Dublin city needs a cultural supremo to ensure its citizens experience the arts, it was claimed today.
Dermot McLaughlin, of Temple Bar Cultural Trust (TBCT), said there were many barriers facing people who want to enjoy the capital’s culture life.
Mr McLaughlin asked if citizens were fully able to enjoy the benefits of Dublin’s rich cultural infrastructure, which he said cost taxpayers over €140m a year, and if the city knew how to prosper from the talent and creativity in its cultural communities.
The trust will hold a culture and the city conference examining these issues in the National Gallery of Ireland on Tuesday.
National and European experts on culture will speak at the event.
“Dublin needs a cultural supremo to ensure the city and its citizens get a better deal when it comes to culture and the arts,” said Mr McLaughlin.
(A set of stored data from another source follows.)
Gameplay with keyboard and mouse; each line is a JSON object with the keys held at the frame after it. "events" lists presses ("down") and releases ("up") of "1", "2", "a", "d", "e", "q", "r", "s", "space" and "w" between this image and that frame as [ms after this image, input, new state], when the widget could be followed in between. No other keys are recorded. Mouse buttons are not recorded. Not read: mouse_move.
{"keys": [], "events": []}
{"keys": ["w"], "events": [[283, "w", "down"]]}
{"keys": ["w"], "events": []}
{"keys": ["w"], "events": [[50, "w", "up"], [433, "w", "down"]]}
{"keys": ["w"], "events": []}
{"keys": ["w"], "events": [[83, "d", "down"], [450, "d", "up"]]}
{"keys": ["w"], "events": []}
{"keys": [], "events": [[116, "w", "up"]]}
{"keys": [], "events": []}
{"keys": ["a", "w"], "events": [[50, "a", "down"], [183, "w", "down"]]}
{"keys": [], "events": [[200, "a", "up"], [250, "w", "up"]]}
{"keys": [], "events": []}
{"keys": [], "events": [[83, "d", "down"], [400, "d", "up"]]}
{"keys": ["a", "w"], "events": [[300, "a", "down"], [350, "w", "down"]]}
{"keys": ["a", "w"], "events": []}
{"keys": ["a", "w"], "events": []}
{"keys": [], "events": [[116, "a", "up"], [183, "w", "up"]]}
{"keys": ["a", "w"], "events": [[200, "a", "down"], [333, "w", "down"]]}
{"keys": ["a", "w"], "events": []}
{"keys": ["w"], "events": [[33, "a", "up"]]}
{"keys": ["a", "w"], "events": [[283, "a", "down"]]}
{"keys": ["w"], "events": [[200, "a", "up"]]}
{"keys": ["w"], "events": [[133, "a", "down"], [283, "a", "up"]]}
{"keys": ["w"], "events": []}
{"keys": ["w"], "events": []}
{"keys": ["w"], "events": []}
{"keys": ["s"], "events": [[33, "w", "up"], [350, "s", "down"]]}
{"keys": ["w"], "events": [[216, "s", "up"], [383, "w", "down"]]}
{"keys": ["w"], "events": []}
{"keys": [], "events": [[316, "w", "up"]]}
“There are many barriers facing people who want to enjoy and participate in Dublin’s cultural life despite the huge public investment of €140m in culture and the arts here in Dublin.”
Research from TBCT’s Culture Night shows people are curious, willing and committed to visiting cultural centres.
“People will get involved in culture and the arts if they get good information, if opening hours are more sensible and if we had a clear policy to encourage cultural organisations to combat cultural exclusion, then things would be even better,” added Mr McLaughlin.
“In the absence of clear national policies to promote cultural inclusion, it is hard to see how cultural organisations can be expected individually to address a chronic national policy deficit that is bad news for citizens.”